Dataset entries
* * * * *

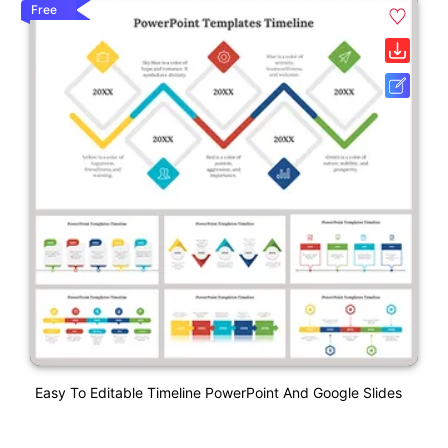
Free
Easy To Editable Timeline PowerPoint And Google Slides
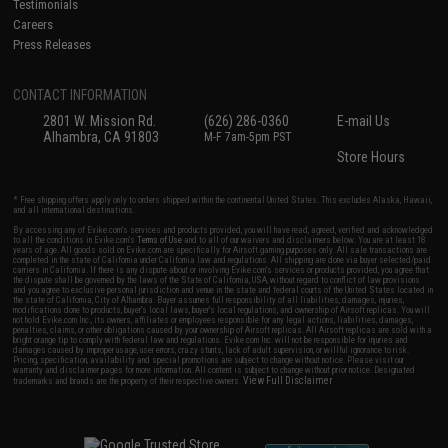
Testimonials
Careers
Press Releases
CONTACT INFORMATION
2801 W. Mission Rd.
(626) 286-0360
E-mail Us
Alhambra, CA 91803
M-F 7am-5pm PST
Store Hours
* Free shipping offers apply only to orders shipped within the continental United States. This excludes Alaska, Hawaii,
and all international destinations.
By accessing any of Evike.com's services and products provided, you will have read, agreed, verified and acknowledged
to all the conditions in Evike.com's
Terms of Use
and to all of our waivers and disclaimers below: You are at least 18
years of age. All goods sold on Evike.com are specifically for Airsoft gaming purposes only. All sale transactions are
completed in the state of California under California law and regulations. All shipping are done via buyer selected/paid
carriers in California. If there is any dispute about or involving Evike.com's services or products provided, you agree that
the dispute shall be governed by the laws of the State of California, USA, without regard to conflict of law provisions
and you agree to exclusive personal jurisdiction and venue in the state and federal courts of the United States located in
the state of California, City of Alhambra. Buyer assumes full responsibility of all liabilities, damages, injuries,
modifications done to products, buyer's local laws, buyer's local regulations, and ownership of Airsoft replicas. You will
not hold Evike.com Inc., its owners, affiliates or employees responsible for any legal actions, liabilities, damages,
penalties, claims, or other obligations caused by your ownership of Airsoft replicas. All Airsoft replicas are sold with a
bright orange tip to comply with federal law and regulations. Evike.com Inc. will not be responsible for injuries and
damages caused by improper usage, user errors, crazy stunts, lack of adult supervision, or willful ignorance to risk.
Pricing, specification, availability and special promotions are subject to change without notice. Please visit our
warranty and disclaimer pages for more information. All content is subject to change without prior notice. Designated
View Full Disclaimer
trademarks and brands are the property of their respective owners.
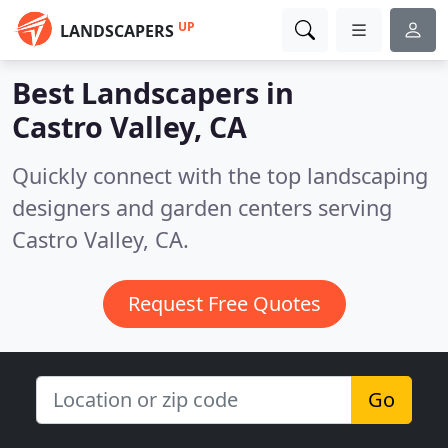
UP
LANDSCAPERS
Best Landscapers in
Castro Valley, CA
Quickly connect with the top landscaping
designers and garden centers serving
Castro Valley, CA.
Request Free Quotes
Go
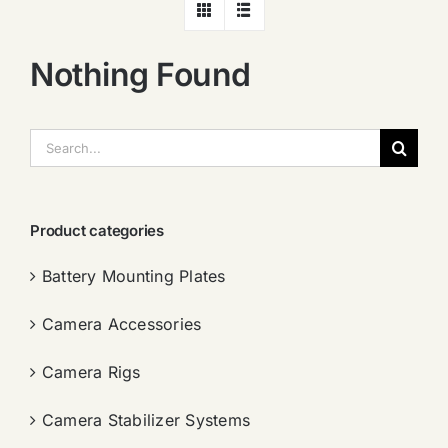
Nothing Found
搜
索：
Product categories
Battery Mounting Plates
Camera Accessories
Camera Rigs
Camera Stabilizer Systems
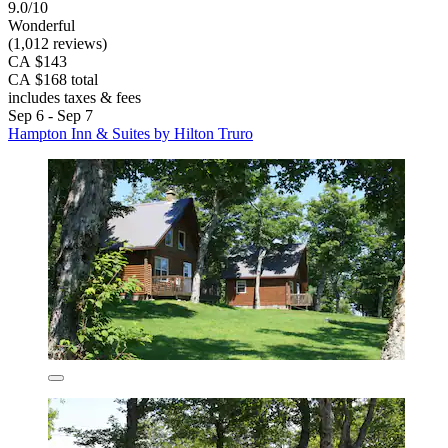
9.0/10
Wonderful
(1,012 reviews)
CA $143
CA $168 total
includes taxes & fees
Sep 6 - Sep 7
Hampton Inn & Suites by Hilton Truro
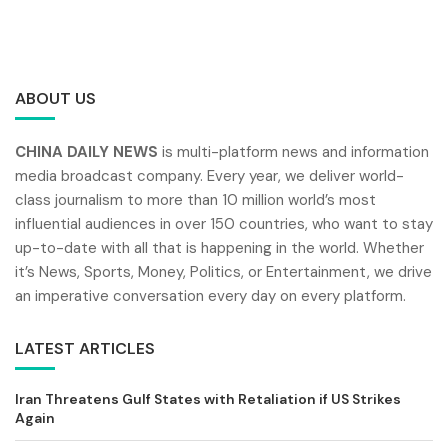
ABOUT US
CHINA DAILY NEWS
is multi-platform news and information
media broadcast company. Every year, we deliver world-
class journalism to more than 10 million world’s most
influential audiences in over 150 countries, who want to stay
up-to-date with all that is happening in the world. Whether
it’s News, Sports, Money, Politics, or Entertainment, we drive
an imperative conversation every day on every platform.
LATEST ARTICLES
Iran Threatens Gulf States with Retaliation if US Strikes
Again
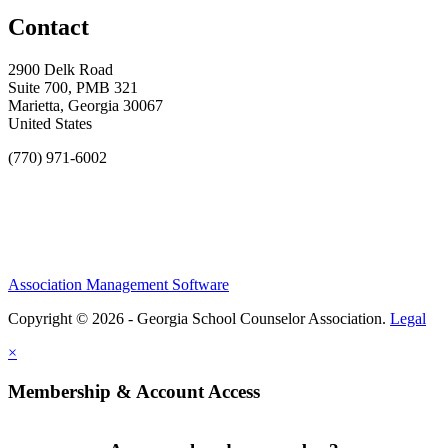
Contact
2900 Delk Road
Suite 700, PMB 321
Marietta, Georgia 30067
United States
(770) 971-6002
Association Management Software
Copyright © 2026 - Georgia School Counselor Association.
Legal
×
Membership & Account Access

* * * * *

» **Requirement**: Would you output, from the records above, exactly the run of lines that starts at the line containing "Free shipping offers" and ends at the line containing "the dispute shall", and only that run?

» **Output for this task**:
* Free shipping offers apply only to orders shipped within the continental United States. This excludes Alaska, Hawaii,
and all international destinations.
By accessing any of Evike.com's services and products provided, you will have read, agreed, verified and acknowledged
to all the conditions in Evike.com's
Terms of Use
and to all of our waivers and disclaimers below: You are at least 18
years of age. All goods sold on Evike.com are specifically for Airsoft gaming purposes only. All sale transactions are
completed in the state of California under California law and regulations. All shipping are done via buyer selected/paid
carriers in California. If there is any dispute about or involving Evike.com's services or products provided, you agree that
the dispute shall be governed by the laws of the State of California, USA, without regard to conflict of law provisions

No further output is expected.